Exercise brief: Look through the material below and give the number of lines where the string "exchange" appears, without any other words.

[Available data]

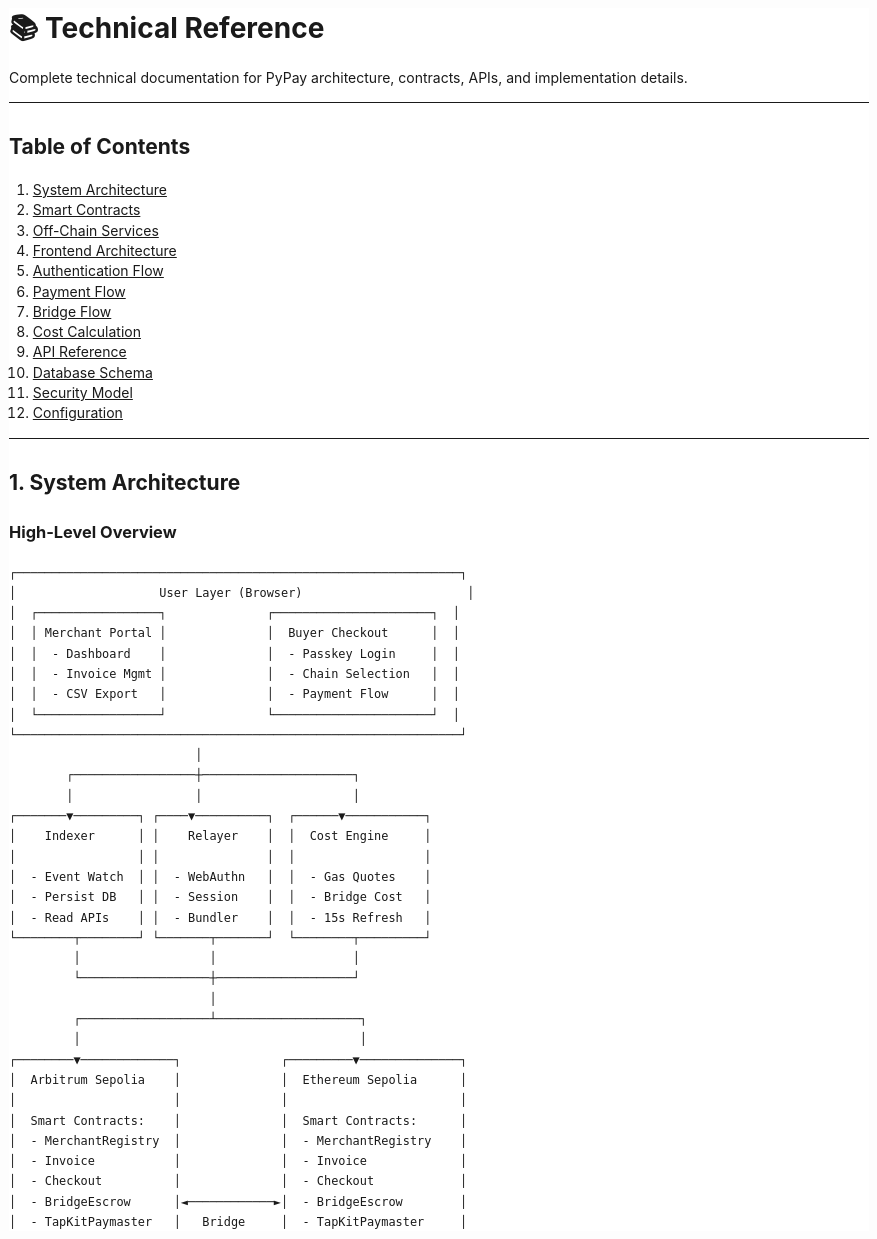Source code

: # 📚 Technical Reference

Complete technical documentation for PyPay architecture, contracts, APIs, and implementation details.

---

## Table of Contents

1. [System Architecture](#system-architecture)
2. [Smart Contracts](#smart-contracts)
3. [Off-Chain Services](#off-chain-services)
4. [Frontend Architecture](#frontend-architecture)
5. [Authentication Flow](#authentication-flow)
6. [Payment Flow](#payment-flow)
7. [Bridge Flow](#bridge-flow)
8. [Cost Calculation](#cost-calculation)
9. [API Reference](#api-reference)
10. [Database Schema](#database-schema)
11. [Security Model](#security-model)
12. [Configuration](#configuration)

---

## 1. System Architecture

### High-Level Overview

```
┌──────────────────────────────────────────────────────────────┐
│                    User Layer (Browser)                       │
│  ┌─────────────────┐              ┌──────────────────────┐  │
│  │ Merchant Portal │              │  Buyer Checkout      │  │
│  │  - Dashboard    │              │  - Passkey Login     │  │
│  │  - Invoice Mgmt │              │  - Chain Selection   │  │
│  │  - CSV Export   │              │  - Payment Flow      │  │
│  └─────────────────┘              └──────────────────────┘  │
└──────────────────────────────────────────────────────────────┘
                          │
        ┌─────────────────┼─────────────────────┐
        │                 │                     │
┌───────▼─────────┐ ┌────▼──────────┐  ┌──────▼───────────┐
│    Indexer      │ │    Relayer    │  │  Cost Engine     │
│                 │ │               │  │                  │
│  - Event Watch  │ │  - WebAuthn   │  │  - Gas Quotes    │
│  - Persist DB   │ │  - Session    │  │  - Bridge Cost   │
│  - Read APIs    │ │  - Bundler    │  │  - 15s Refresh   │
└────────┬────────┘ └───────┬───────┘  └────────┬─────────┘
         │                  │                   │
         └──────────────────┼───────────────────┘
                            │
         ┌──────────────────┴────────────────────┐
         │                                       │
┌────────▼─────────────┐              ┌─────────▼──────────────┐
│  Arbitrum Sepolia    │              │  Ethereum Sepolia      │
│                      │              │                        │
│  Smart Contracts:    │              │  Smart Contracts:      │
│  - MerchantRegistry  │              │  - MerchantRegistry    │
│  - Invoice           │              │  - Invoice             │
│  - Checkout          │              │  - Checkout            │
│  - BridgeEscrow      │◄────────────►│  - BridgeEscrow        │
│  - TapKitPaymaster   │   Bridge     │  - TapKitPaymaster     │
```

[/Available data]
[Available data]

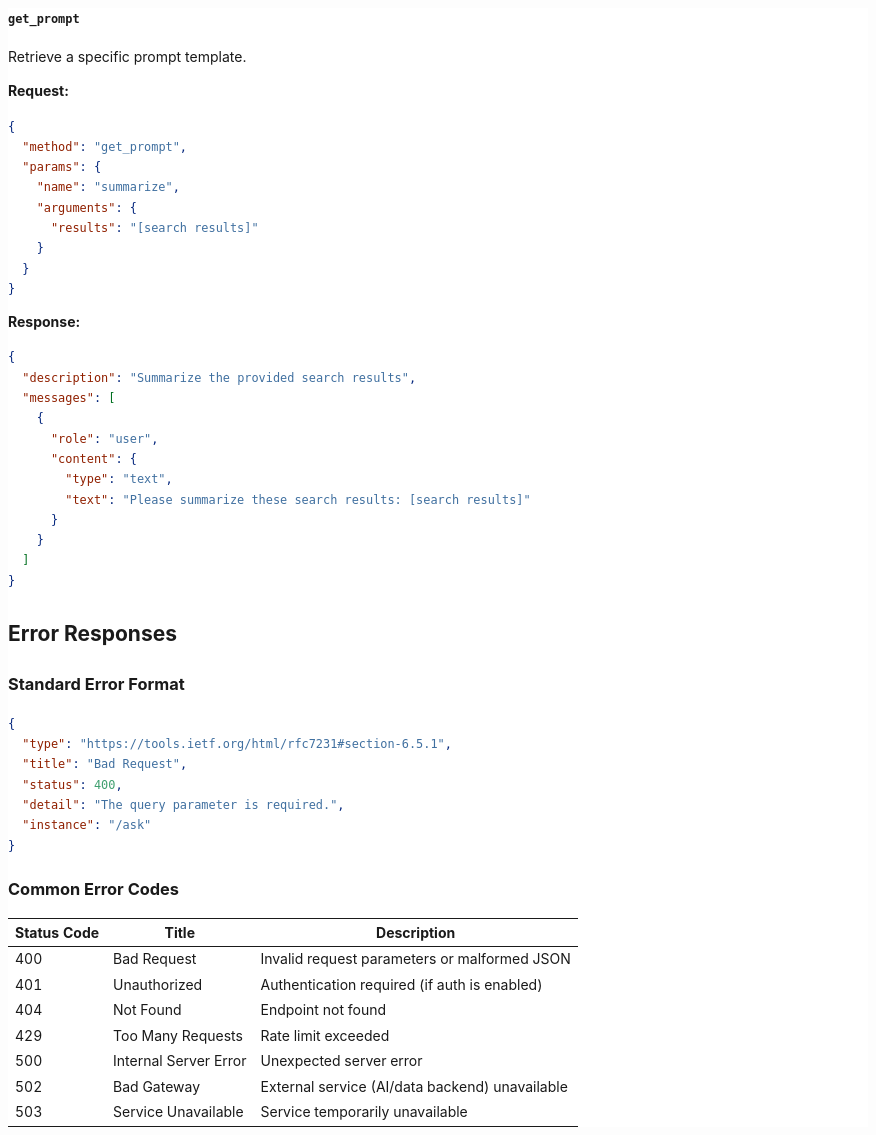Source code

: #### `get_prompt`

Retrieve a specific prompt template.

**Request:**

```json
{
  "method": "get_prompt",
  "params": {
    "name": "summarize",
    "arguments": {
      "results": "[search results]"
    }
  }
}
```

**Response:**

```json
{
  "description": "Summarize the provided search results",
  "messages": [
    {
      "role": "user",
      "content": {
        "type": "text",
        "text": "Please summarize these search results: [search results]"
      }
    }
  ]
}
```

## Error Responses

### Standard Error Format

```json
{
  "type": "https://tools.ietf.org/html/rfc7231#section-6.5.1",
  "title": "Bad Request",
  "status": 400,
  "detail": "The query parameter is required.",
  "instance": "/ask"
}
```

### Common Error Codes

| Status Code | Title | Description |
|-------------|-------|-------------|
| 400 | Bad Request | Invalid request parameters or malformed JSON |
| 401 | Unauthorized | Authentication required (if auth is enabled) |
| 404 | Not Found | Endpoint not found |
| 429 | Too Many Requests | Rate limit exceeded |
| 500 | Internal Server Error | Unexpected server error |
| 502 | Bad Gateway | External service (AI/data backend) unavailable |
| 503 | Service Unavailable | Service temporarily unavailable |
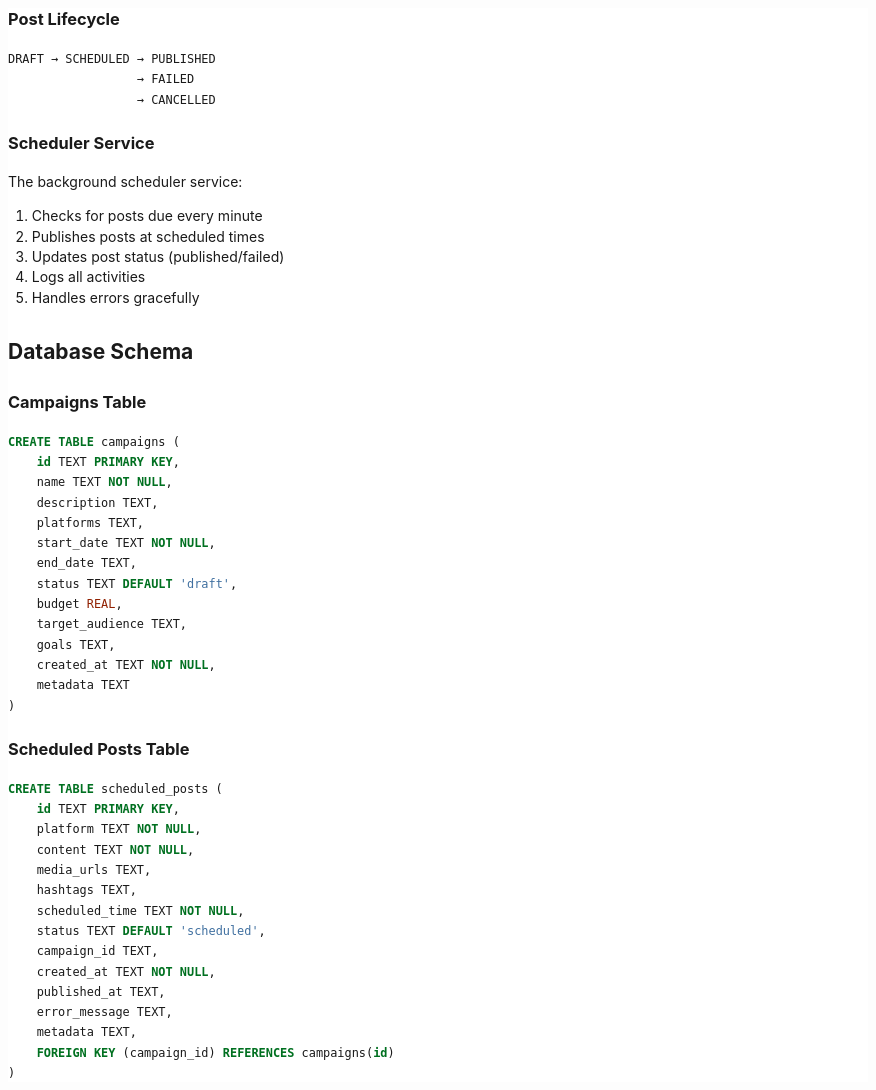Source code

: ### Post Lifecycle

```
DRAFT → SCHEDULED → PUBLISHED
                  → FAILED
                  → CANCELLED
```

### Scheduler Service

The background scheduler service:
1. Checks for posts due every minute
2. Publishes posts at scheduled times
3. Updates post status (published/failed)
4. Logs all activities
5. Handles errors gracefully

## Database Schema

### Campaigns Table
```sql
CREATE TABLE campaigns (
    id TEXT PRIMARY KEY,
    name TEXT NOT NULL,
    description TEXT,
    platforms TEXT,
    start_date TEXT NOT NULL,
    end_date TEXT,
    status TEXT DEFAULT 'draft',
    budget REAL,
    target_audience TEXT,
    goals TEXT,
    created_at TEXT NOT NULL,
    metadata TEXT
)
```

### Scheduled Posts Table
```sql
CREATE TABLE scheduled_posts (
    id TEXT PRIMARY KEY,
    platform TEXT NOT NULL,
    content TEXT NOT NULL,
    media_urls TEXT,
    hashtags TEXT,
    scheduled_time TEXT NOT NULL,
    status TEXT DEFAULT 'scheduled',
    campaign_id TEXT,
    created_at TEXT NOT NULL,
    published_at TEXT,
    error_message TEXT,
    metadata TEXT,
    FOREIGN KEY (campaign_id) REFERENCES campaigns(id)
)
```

[/Available data]
[Available data]

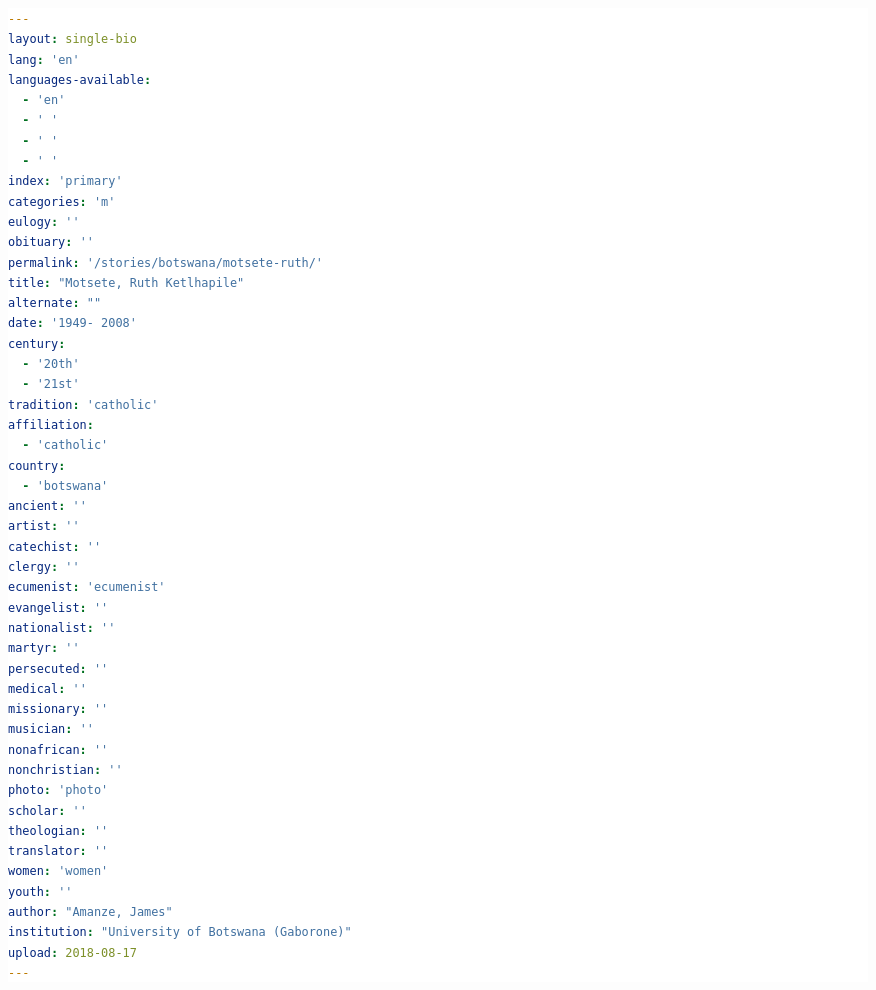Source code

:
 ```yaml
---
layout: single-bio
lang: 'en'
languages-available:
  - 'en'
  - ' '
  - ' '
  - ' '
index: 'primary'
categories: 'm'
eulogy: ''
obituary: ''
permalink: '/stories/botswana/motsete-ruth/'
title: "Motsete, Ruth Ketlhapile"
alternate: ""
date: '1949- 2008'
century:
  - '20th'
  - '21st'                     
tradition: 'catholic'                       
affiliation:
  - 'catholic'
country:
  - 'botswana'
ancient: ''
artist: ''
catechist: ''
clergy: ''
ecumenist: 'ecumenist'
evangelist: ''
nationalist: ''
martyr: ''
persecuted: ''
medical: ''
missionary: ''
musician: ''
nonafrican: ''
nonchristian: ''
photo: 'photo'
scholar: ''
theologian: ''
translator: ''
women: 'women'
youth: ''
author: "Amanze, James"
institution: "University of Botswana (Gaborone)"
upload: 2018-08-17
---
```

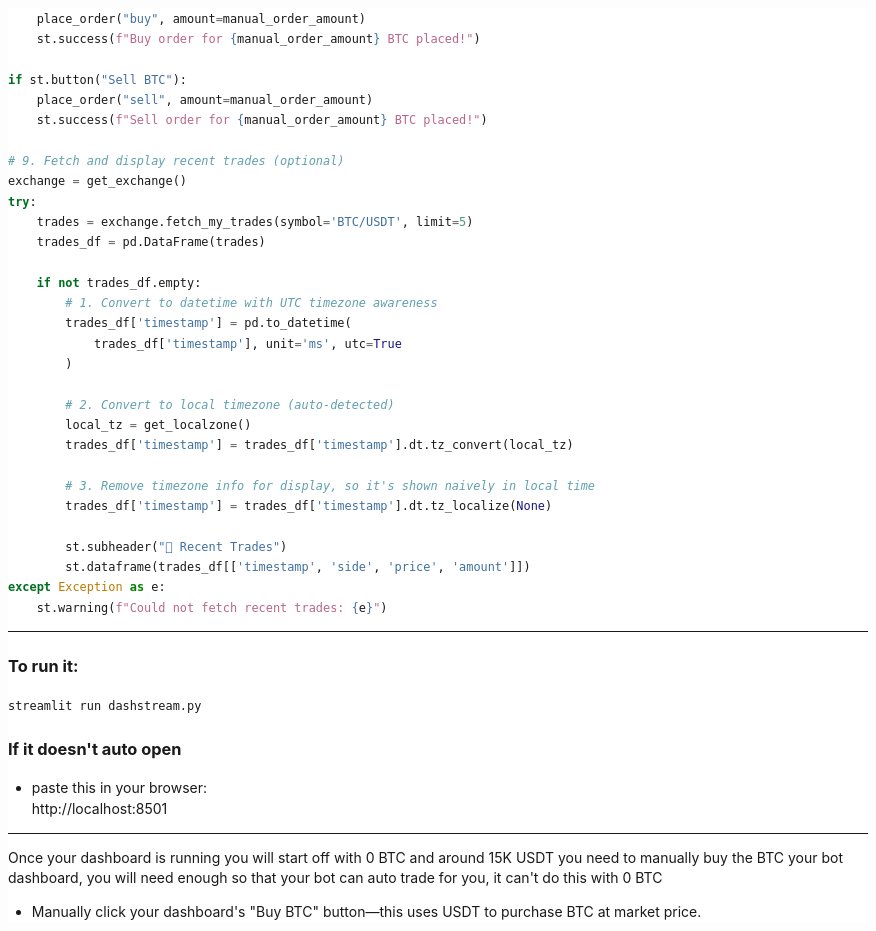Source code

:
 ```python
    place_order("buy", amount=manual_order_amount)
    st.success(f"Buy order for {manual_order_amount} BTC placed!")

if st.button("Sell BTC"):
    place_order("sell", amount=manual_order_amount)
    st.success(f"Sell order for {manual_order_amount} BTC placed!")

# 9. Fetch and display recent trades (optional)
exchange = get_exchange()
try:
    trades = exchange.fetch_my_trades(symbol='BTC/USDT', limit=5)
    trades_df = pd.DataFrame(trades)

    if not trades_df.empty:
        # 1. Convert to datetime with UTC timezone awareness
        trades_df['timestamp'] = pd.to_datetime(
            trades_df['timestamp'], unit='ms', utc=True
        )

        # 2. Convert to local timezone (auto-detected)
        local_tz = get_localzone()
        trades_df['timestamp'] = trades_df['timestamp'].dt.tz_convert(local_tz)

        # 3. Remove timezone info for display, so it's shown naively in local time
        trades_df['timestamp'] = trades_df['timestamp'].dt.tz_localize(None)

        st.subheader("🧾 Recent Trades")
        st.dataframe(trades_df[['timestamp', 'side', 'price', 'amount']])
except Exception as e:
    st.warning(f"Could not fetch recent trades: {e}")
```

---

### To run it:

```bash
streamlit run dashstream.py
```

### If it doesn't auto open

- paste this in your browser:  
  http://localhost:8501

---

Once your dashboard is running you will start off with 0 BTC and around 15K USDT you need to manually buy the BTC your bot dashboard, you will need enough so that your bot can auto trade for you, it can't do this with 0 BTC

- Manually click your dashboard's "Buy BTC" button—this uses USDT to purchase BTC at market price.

[/Available data]

Response area: 2